Quando Ciro e Maddalena si presentarono a casa sua, diede loro le chiavi di casa e cento scudi d’oro, come regalo per il loro prossimo sposalizio. Aggiunse che lui e la moglie sarebbero andati ad abitare in una nuova casa, vicino al palazzo del viceré. L’unica cosa che voleva in cambio, era che restasse un segreto tra loro, e che Ciro lo raggiungesse nella sacrestia della Chiesa del Carmine prima che il cannone sparasse a mezzogiorno. I due giovani non esitarono ad accettare la proposta e Masaniello uscì per andare incontro al viceré nella Basilica del Carmine.
Dopo aver parlato per l’ultima volta in chiesa, tra gli schiamazzi della gente che ormai lo contestava apertamente, fuggì nella sacrestia dove lo aspettava Ciro. Gli fece indossare i suoi abiti e uscì dal retro. Raggiunse il palazzo vicino e attraverso una scala scavata nel tufo discese fino a una enorme cisterna da cui si ripartivano numerose gallerie che lui conosceva bene. Dopo un lungo e insidioso percorso vide la luce e l’orizzonte del mare. Uscì dal piccolo anfratto e si trovò sullo strapiombo. Sotto di lui, Bernardina era già nella barca, si lasciò scivolare sul crinale, e a nuoto la raggiunse. Rimasero nascosti sotto le reti fino al calare delle tenebre, poi lasciò che la barca prendesse il largo, spinta dalle correnti.
Prima di arrivare a Falconara, fecero sosta su alcune spiagge per cercare cibo e acqua. Durante una di queste, apprese da alcuni pescatori che a Napoli, il popolo aveva giustiziato Masaniello.
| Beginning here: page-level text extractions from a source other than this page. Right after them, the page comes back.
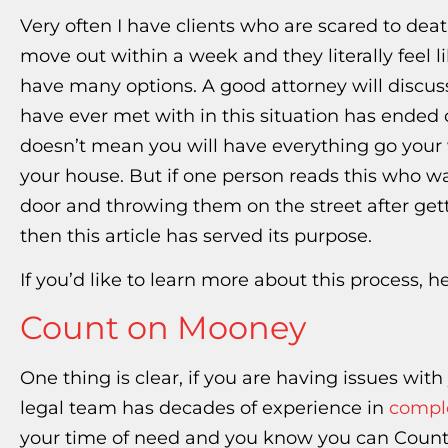
Very often I have clients who are scared to deat
move out within a week and they literally feel li
have many options. A good attorney will discus
have ever met with in this situation has ended 
doesn’t mean you will have everything go your 
your house. But if one person reads this who w
door and throwing them on the street after gett
then this article has served its purpose.
If you’d like to learn more about this process, 
Count on Mooney
One thing is clear, if you are having issues wit
legal team has decades of experience in
comple
your time of need and you know you can Count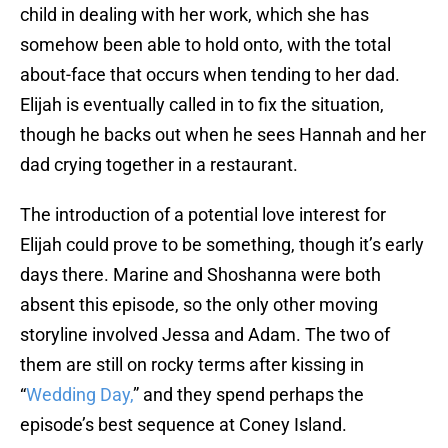
child in dealing with her work, which she has
somehow been able to hold onto, with the total
about-face that occurs when tending to her dad.
Elijah is eventually called in to fix the situation,
though he backs out when he sees Hannah and her
dad crying together in a restaurant.
The introduction of a potential love interest for
Elijah could prove to be something, though it’s early
days there. Marine and Shoshanna were both
absent this episode, so the only other moving
storyline involved Jessa and Adam. The two of
them are still on rocky terms after kissing in
“
Wedding Day,
” and they spend perhaps the
episode’s best sequence at Coney Island.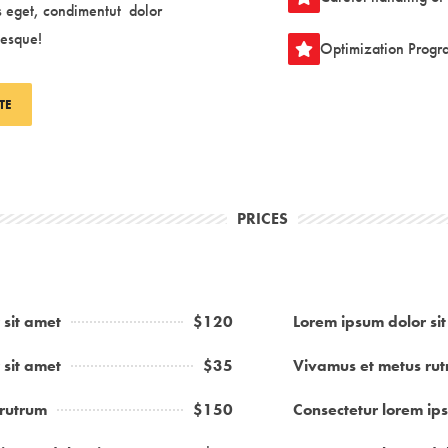
s eget, condimentut
dolor
tesque
!
Optimization Progr
TE
PRICES
 sit amet
$120
Lorem ipsum dolor si
 sit amet
$35
Vivamus et metus ru
 rutrum
$150
Consectetur lorem ips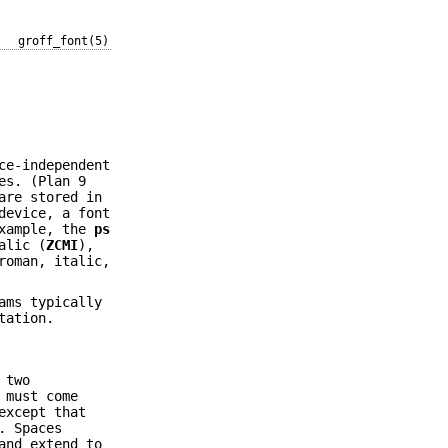
groff_font(5)
ce-independent
es. (Plan 9
re stored in
device, a font
example, the
ps
alic (
ZCMI
),
roman, italic,
ams typically
tation.
 two
 must come
except that
. Spaces
and extend to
Quando lo raccontò a Bernardina, lei pianse e si disperò per Ciro; disse che erano stati loro ad averlo fatto morire. Lui la guardò angustiato, non si aspettava un finale così tragico. Credeva che quando si fossero accorti che, seppur con quel pizzetto rosso, non era il vero Masaniello, lo avrebbero lasciato andare. Invece, la commedia non prevedeva cambi di scena: Masaniello doveva morire, e l’uno valeva l’altro.
Rosa e Pasquale ebbero altri quattro figli, a due diedero nome Ciro e Maddalena.
Durante l’ultimo parto Rosa morì. Pasquale visse fino a cinquantasei anni, e un giorno chiamò i figli a raccolta per raccontargli la storia di Tommaso Aniello d’Amalfi e Bernardina Pisa, Re e Regina della città di Napoli per dieci giorni.
«Figli miei, primm e murì, vaggia ricère nu segrèt».